Return these lines exactly as they are given.

» Provided material
= = = = = = =
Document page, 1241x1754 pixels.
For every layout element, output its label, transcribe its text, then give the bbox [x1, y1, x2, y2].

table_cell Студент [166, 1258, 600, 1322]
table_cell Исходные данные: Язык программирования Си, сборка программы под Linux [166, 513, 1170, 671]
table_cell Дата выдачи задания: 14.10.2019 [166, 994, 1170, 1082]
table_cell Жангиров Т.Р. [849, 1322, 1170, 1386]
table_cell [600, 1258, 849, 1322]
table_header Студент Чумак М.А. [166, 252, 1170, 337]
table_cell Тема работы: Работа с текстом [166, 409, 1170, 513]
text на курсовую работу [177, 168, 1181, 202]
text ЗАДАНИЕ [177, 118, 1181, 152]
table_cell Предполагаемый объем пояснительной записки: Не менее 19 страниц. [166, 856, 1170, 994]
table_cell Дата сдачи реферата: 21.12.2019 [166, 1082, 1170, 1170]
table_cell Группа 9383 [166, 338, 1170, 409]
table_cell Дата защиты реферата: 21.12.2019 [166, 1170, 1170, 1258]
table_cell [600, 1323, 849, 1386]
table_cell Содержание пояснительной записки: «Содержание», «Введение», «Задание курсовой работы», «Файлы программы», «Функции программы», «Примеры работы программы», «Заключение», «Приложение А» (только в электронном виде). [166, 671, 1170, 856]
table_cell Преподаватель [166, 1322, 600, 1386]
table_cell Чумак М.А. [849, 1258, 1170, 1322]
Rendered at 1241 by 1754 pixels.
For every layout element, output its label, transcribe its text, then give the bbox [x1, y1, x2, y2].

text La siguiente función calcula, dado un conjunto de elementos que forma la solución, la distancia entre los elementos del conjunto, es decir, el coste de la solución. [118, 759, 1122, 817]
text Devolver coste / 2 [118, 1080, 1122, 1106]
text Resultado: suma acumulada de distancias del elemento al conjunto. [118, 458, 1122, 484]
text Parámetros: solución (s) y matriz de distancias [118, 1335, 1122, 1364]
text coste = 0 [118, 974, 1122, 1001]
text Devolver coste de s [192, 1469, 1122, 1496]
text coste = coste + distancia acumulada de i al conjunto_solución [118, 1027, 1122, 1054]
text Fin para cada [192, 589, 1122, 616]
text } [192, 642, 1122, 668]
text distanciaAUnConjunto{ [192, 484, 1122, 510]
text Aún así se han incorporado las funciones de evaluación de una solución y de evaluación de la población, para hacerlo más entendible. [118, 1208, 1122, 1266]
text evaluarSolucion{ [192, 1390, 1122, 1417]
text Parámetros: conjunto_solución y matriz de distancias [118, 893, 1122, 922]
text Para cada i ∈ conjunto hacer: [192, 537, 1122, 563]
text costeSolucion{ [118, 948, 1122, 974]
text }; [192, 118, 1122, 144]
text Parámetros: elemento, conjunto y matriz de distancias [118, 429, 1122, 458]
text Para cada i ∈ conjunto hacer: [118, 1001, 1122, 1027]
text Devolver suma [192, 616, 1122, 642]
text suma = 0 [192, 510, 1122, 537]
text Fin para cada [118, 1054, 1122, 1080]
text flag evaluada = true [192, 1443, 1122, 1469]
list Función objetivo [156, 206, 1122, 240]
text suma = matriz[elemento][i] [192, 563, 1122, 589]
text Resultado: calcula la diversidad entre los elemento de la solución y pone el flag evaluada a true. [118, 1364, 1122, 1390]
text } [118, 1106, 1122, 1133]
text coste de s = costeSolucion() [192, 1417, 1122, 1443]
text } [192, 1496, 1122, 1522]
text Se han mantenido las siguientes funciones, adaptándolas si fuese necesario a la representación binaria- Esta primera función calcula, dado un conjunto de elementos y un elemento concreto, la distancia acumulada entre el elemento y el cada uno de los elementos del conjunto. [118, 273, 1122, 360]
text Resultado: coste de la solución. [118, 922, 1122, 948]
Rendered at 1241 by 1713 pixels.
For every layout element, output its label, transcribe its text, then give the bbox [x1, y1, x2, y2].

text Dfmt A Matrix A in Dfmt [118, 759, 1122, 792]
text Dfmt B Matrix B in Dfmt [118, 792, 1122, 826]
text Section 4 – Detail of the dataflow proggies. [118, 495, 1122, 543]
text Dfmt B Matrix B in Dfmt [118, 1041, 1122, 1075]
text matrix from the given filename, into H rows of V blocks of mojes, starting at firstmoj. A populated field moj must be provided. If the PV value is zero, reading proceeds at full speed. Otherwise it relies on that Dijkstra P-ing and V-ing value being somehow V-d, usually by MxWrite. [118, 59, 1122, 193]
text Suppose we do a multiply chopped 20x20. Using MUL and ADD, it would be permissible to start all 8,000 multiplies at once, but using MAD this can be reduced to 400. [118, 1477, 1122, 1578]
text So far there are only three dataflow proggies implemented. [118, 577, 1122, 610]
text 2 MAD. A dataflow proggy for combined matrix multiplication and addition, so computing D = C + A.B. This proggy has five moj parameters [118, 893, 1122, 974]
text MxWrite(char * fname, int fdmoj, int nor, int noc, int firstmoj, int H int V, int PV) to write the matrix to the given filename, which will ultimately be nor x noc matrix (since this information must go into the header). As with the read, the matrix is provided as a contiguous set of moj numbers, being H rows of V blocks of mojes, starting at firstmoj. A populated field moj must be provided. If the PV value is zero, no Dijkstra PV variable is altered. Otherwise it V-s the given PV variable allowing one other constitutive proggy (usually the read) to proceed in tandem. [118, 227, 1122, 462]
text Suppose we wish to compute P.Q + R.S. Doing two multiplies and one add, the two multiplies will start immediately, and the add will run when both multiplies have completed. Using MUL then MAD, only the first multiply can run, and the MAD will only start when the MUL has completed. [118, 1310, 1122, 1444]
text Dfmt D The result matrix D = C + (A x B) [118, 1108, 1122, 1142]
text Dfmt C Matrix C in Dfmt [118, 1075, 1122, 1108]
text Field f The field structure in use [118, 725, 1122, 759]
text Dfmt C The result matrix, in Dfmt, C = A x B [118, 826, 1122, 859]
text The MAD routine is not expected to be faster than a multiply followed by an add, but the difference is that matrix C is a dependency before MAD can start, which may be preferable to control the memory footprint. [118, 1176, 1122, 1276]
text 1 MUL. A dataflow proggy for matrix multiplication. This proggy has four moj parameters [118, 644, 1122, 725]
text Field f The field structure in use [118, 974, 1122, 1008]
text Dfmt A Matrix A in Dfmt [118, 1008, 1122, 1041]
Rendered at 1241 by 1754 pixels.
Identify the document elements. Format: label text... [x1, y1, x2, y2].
= = = = = = =
» Written response
Document page, 1241x1754 pixels.
For every layout element, output its label, transcribe its text, then give the bbox [x1, y1, x2, y2].

table_cell Студент [166, 1258, 600, 1322]
table_cell Исходные данные: Язык программирования Си, сборка программы под Linux [166, 513, 1170, 671]
table_cell Дата выдачи задания: 14.10.2019 [166, 994, 1170, 1082]
table_cell Жангиров Т.Р. [849, 1322, 1170, 1386]
table_cell [600, 1258, 849, 1322]
table_header Студент Чумак М.А. [166, 252, 1170, 337]
table_cell Тема работы: Работа с текстом [166, 409, 1170, 513]
text на курсовую работу [177, 168, 1181, 202]
text ЗАДАНИЕ [177, 118, 1181, 152]
table_cell Предполагаемый объем пояснительной записки: Не менее 19 страниц. [166, 856, 1170, 994]
table_cell Дата сдачи реферата: 21.12.2019 [166, 1082, 1170, 1170]
table_cell Группа 9383 [166, 338, 1170, 409]
table_cell Дата защиты реферата: 21.12.2019 [166, 1170, 1170, 1258]
table_cell [600, 1323, 849, 1386]
table_cell Содержание пояснительной записки: «Содержание», «Введение», «Задание курсовой работы», «Файлы программы», «Функции программы», «Примеры работы программы», «Заключение», «Приложение А» (только в электронном виде). [166, 671, 1170, 856]
table_cell Преподаватель [166, 1322, 600, 1386]
table_cell Чумак М.А. [849, 1258, 1170, 1322]
Rendered at 1241 by 1754 pixels.
For every layout element, output its label, transcribe its text, then give the bbox [x1, y1, x2, y2].

text La siguiente función calcula, dado un conjunto de elementos que forma la solución, la distancia entre los elementos del conjunto, es decir, el coste de la solución. [118, 759, 1122, 817]
text Devolver coste / 2 [118, 1080, 1122, 1106]
text Resultado: suma acumulada de distancias del elemento al conjunto. [118, 458, 1122, 484]
text Parámetros: solución (s) y matriz de distancias [118, 1335, 1122, 1364]
text coste = 0 [118, 974, 1122, 1001]
text Devolver coste de s [192, 1469, 1122, 1496]
text coste = coste + distancia acumulada de i al conjunto_solución [118, 1027, 1122, 1054]
text Fin para cada [192, 589, 1122, 616]
text } [192, 642, 1122, 668]
text distanciaAUnConjunto{ [192, 484, 1122, 510]
text Aún así se han incorporado las funciones de evaluación de una solución y de evaluación de la población, para hacerlo más entendible. [118, 1208, 1122, 1266]
text evaluarSolucion{ [192, 1390, 1122, 1417]
text Parámetros: conjunto_solución y matriz de distancias [118, 893, 1122, 922]
text Para cada i ∈ conjunto hacer: [192, 537, 1122, 563]
text costeSolucion{ [118, 948, 1122, 974]
text }; [192, 118, 1122, 144]
text Parámetros: elemento, conjunto y matriz de distancias [118, 429, 1122, 458]
text Para cada i ∈ conjunto hacer: [118, 1001, 1122, 1027]
text Devolver suma [192, 616, 1122, 642]
text suma = 0 [192, 510, 1122, 537]
text Fin para cada [118, 1054, 1122, 1080]
text flag evaluada = true [192, 1443, 1122, 1469]
list Función objetivo [156, 206, 1122, 240]
text suma = matriz[elemento][i] [192, 563, 1122, 589]
text Resultado: calcula la diversidad entre los elemento de la solución y pone el flag evaluada a true. [118, 1364, 1122, 1390]
text } [118, 1106, 1122, 1133]
text coste de s = costeSolucion() [192, 1417, 1122, 1443]
text } [192, 1496, 1122, 1522]
text Se han mantenido las siguientes funciones, adaptándolas si fuese necesario a la representación binaria- Esta primera función calcula, dado un conjunto de elementos y un elemento concreto, la distancia acumulada entre el elemento y el cada uno de los elementos del conjunto. [118, 273, 1122, 360]
text Resultado: coste de la solución. [118, 922, 1122, 948]
Rendered at 1241 by 1713 pixels.
For every layout element, output its label, transcribe its text, then give the bbox [x1, y1, x2, y2].

text Dfmt A Matrix A in Dfmt [118, 759, 1122, 792]
text Dfmt B Matrix B in Dfmt [118, 792, 1122, 826]
text Section 4 – Detail of the dataflow proggies. [118, 495, 1122, 543]
text Dfmt B Matrix B in Dfmt [118, 1041, 1122, 1075]
text matrix from the given filename, into H rows of V blocks of mojes, starting at firstmoj. A populated field moj must be provided. If the PV value is zero, reading proceeds at full speed. Otherwise it relies on that Dijkstra P-ing and V-ing value being somehow V-d, usually by MxWrite. [118, 59, 1122, 193]
text Suppose we do a multiply chopped 20x20. Using MUL and ADD, it would be permissible to start all 8,000 multiplies at once, but using MAD this can be reduced to 400. [118, 1477, 1122, 1578]
text So far there are only three dataflow proggies implemented. [118, 577, 1122, 610]
text 2 MAD. A dataflow proggy for combined matrix multiplication and addition, so computing D = C + A.B. This proggy has five moj parameters [118, 893, 1122, 974]
text MxWrite(char * fname, int fdmoj, int nor, int noc, int firstmoj, int H int V, int PV) to write the matrix to the given filename, which will ultimately be nor x noc matrix (since this information must go into the header). As with the read, the matrix is provided as a contiguous set of moj numbers, being H rows of V blocks of mojes, starting at firstmoj. A populated field moj must be provided. If the PV value is zero, no Dijkstra PV variable is altered. Otherwise it V-s the given PV variable allowing one other constitutive proggy (usually the read) to proceed in tandem. [118, 227, 1122, 462]
text Suppose we wish to compute P.Q + R.S. Doing two multiplies and one add, the two multiplies will start immediately, and the add will run when both multiplies have completed. Using MUL then MAD, only the first multiply can run, and the MAD will only start when the MUL has completed. [118, 1310, 1122, 1444]
text Dfmt D The result matrix D = C + (A x B) [118, 1108, 1122, 1142]
text Dfmt C Matrix C in Dfmt [118, 1075, 1122, 1108]
text Field f The field structure in use [118, 725, 1122, 759]
text Dfmt C The result matrix, in Dfmt, C = A x B [118, 826, 1122, 859]
text The MAD routine is not expected to be faster than a multiply followed by an add, but the difference is that matrix C is a dependency before MAD can start, which may be preferable to control the memory footprint. [118, 1176, 1122, 1276]
text 1 MUL. A dataflow proggy for matrix multiplication. This proggy has four moj parameters [118, 644, 1122, 725]
text Field f The field structure in use [118, 974, 1122, 1008]
text Dfmt A Matrix A in Dfmt [118, 1008, 1122, 1041]
Rendered at 1241 by 1754 pixels.
Identify the document elements. Format: label text... [x1, y1, x2, y2].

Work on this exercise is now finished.